- Problem to work on
Include in the reply only the lines from the start of the data below through the line containing "di appalto dell'edilizia", reproduced exactly and with no pictures.

- Provided records

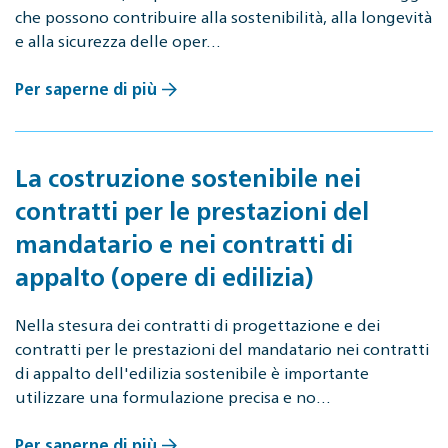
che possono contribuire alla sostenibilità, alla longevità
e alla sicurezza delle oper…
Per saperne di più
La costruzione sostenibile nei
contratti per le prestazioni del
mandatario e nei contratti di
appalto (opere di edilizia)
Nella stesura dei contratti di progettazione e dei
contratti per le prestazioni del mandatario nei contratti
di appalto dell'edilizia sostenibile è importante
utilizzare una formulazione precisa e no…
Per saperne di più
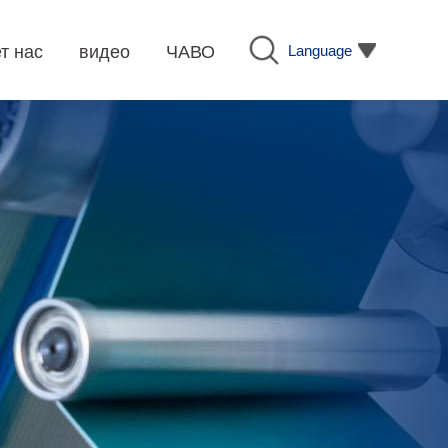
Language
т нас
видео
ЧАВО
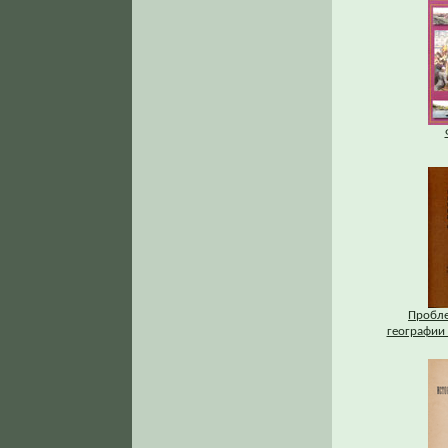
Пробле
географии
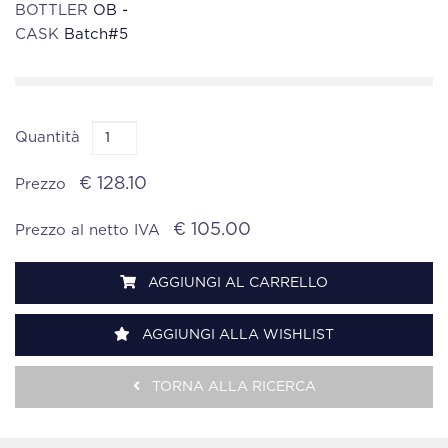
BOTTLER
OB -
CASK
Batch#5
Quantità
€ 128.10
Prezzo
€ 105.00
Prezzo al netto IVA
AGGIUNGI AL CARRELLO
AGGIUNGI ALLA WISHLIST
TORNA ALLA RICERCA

- Reply
che possono contribuire alla sostenibilità, alla longevità
e alla sicurezza delle oper…
Per saperne di più
La costruzione sostenibile nei
contratti per le prestazioni del
mandatario e nei contratti di
appalto (opere di edilizia)
Nella stesura dei contratti di progettazione e dei
contratti per le prestazioni del mandatario nei contratti
di appalto dell'edilizia sostenibile è importante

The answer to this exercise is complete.